[[ SOURCE PASSAGE open ]]

Sitting Florida Gov. Charlie Crist was against oil drilling, then open to it, then fiercely against it. The new leaders of the Florida House and Senate, Rep. Dean Cannon and Sen. Mike Haridopolos, were pushing for drilling in state waters, then they weren't, and now at least Haridpolos wants the state to consider drilling one day.
Then there's the reversal of President Barack Obama, who was ready to open more federal waters to drilling, and now isn't.
All the flip-flopping got us wondering what position Florida's incoming Republican governor Rick Scott had staked out, and whether he's been consistent. Scott gave us an opening to use our Flip-O-Meter when the issue of oil drilling came up on Dec. 2, 2010, during an interview with CNN's Wolf Blitzer.
"We need to become energy independent. We can't do drilling until we do it safely," Scott said. But, "you don't put in a moratorium.
"Let's figure out how we can do it safely because we cannot afford to mess up our beaches or our economy. But I believe (with) the ingenuity of Americans, we will come up with a way to do that."
How do those statements line up to comments Scott made throughout the campaign?
We decided to examine three critical points -- Scott's comments in the days and weeks after the April Deepwater Horizon Gulf of Mexico oil spill; his time visiting the communities affected by the oil spill in the Panhandle; and his comments ahead of the general election vote when he might soften his position to appeal to moderate voters.

[[ SOURCE PASSAGE closed ]]
[[ DATASET ENTRIES open ]]

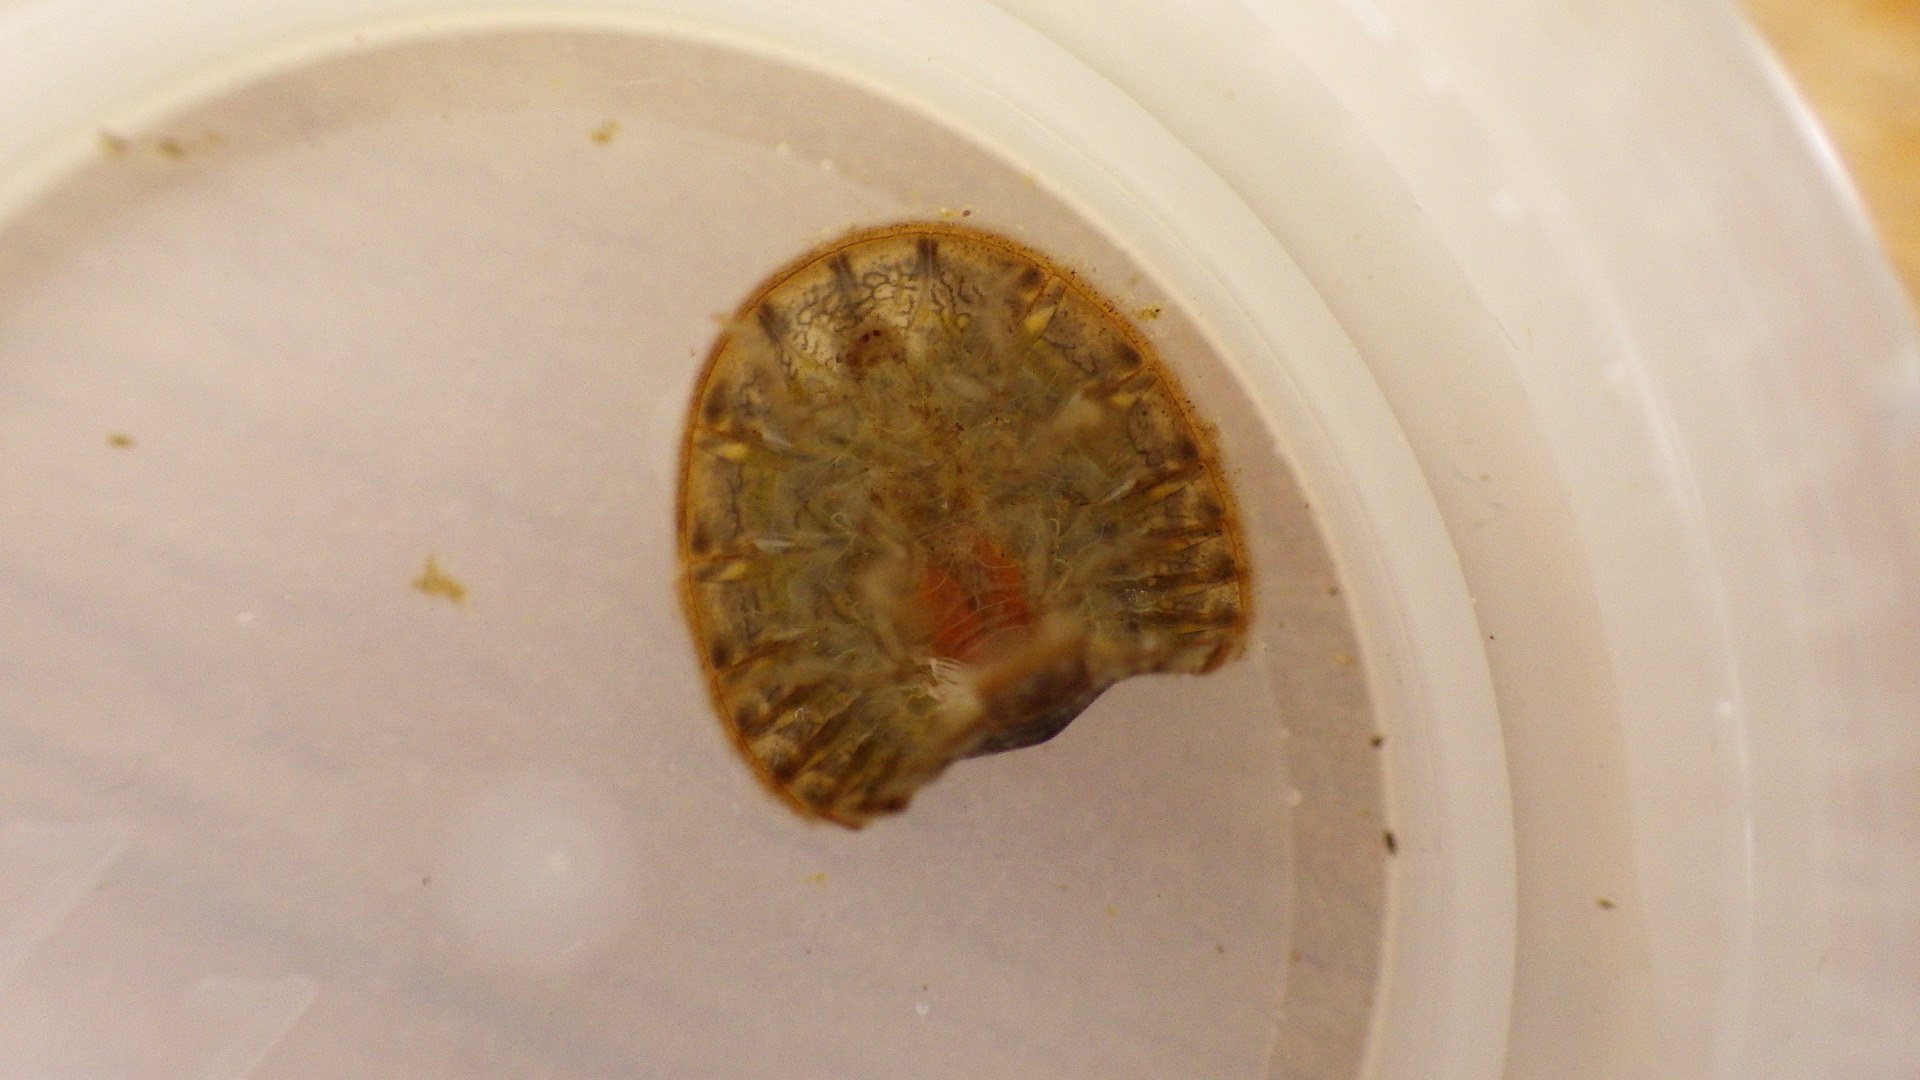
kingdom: Animalia
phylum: Arthropoda
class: Insecta
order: Coleoptera
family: Psephenidae
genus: Psephenus
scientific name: Psephenus herricki
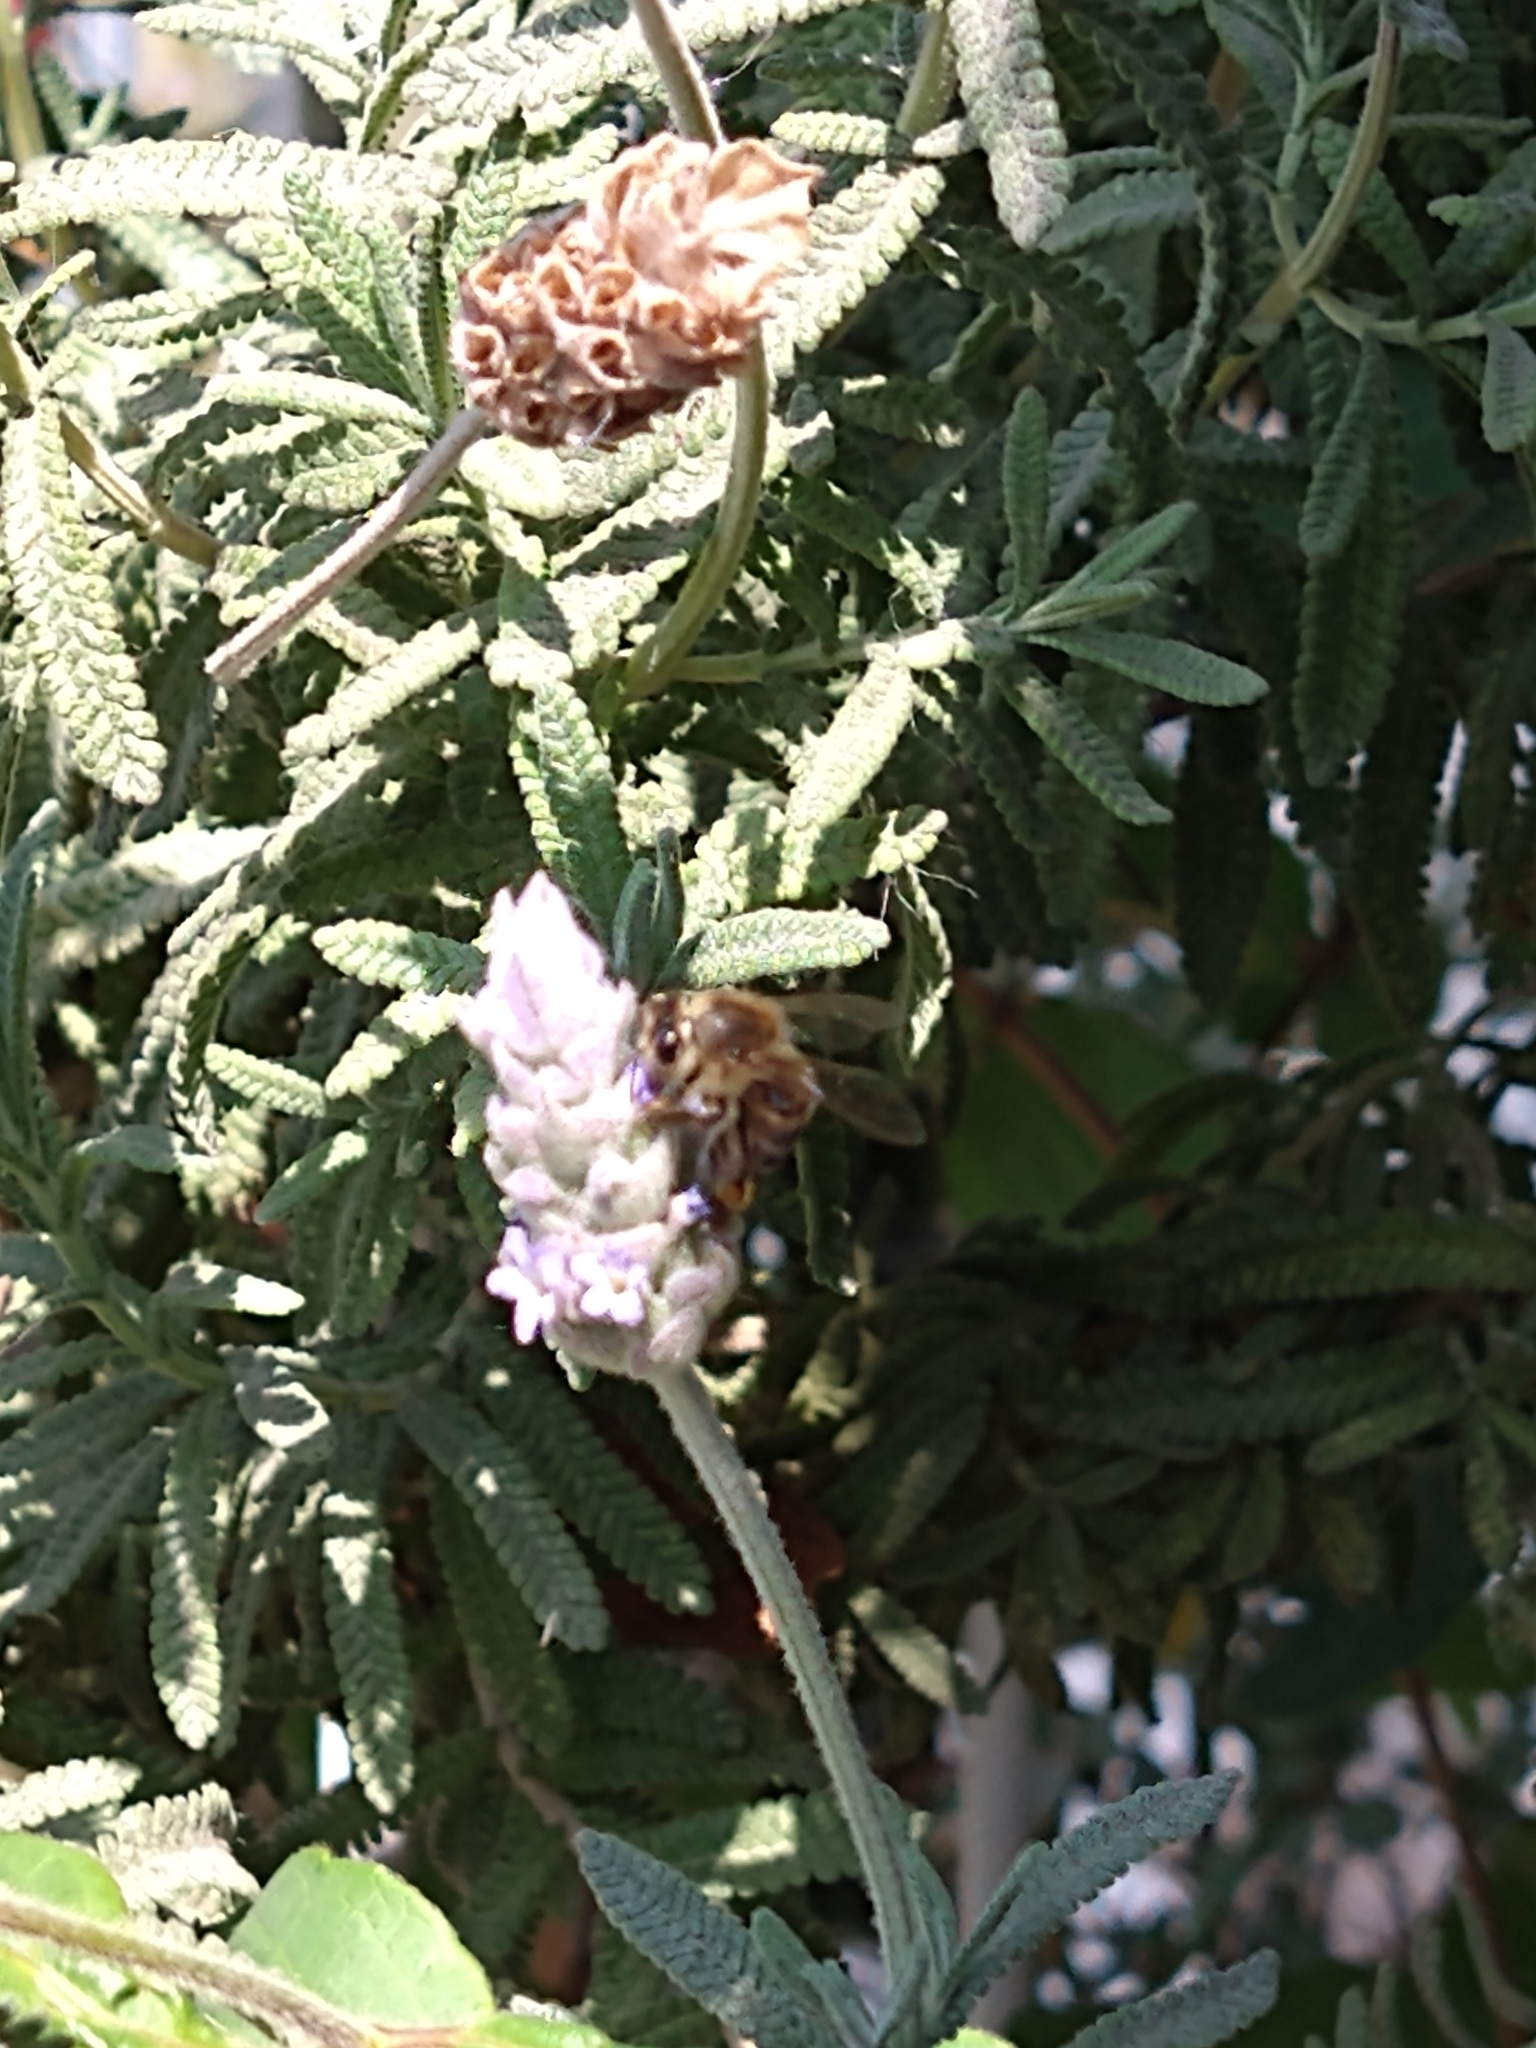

[[ DATASET ENTRIES closed ]]

TASK STATEMENT:
Answer these questions about the passage on Florida oil drilling positions, giving each answer under its letter.
(a) On what date did Rick Scott discuss oil drilling in an interview with Wolf Blitzer?
(b) Who are the new leaders of the Florida House and Senate?
(c) What did Scott say "we cannot afford to mess up"?

ANSWER TO THIS TASK:
(a) Dec. 2, 2010
(b) Rep. Dean Cannon and Sen. Mike Haridopolos
(c) Our beaches or our economy